WGU and Anthropic are positioning the work beyond classroom experimentation or staff productivity tools. Pulsipher said the collaboration is intended to help “millions of workers” navigate AI-driven labor market demands.
The model described by Pulsipher combines four functions: identifying skills needed for emerging jobs, tailoring learning to a person’s starting point, verifying skills through digital credentials and connecting learners with opportunities.
He wrote that AI-native design is “a disposition, not an effort to deploy technology for its own sake,” adding that the partnership will ask “what becomes possible when we challenge conventional assumptions and design around the possibilities that AI enables.”
Claude for Enterprise will support WGU work
As part of the collaboration, Anthropic will provide WGU with engineering support, platform resources, model credits and strategic input.
Pulsipher said WGU’s deployment of Claude for Enterprise will be used to design “new models and processes from the ground up around the capabilities that AI makes possible.”
WGU’s existing model gives the partnership a specific higher education setting. Founded in 1997 by 19 U.S. governors, Western Governors University is a nonprofit online university built around competency-based education, where demonstrated skills are used instead of time in class as the main measure of progress.
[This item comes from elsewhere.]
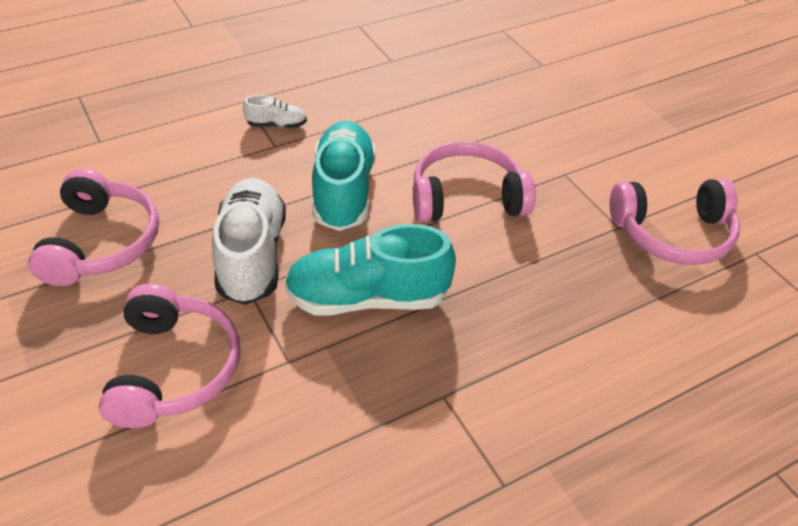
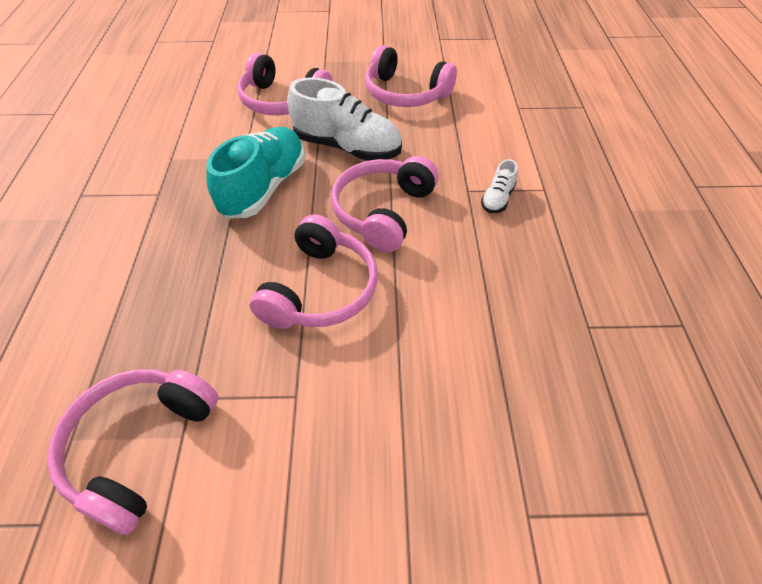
camera: 120 degrees right, 5 degrees up
turquoise shoe [312,121,376,231] -> pink headphones [331,156,439,253]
WGU says its low, flat-rate tuition model lets students pay once every six months and complete as many courses as they can in that time. The university says it is graduating nearly 70,000 students this year.
WGU links AI work to economic mobility
Pulsipher connected the partnership to WGU’s mission around access, completion, career advancement and economic mobility: “The promise of AI isn't just to make learning more efficient. It's to make economic mobility more accessible by delivering step-function increases in the outcomes that matter most.”
The partnership also sits within WGU’s broader use of student-centered design, online learning and competency-based education. WGU says its model is intended to address barriers including affordability, location and time, while using personalization, mentorship and support to help students progress.
Pulsipher said no single institution can build the full talent ecosystem alone, naming employers, technology companies, policymakers and philanthropies as groups with a role in helping learning keep pace with change.
The next phase centers on WGU’s work with Anthropic to co-develop AI-native learning and operational capabilities while deploying Claude for Enterprise across the university.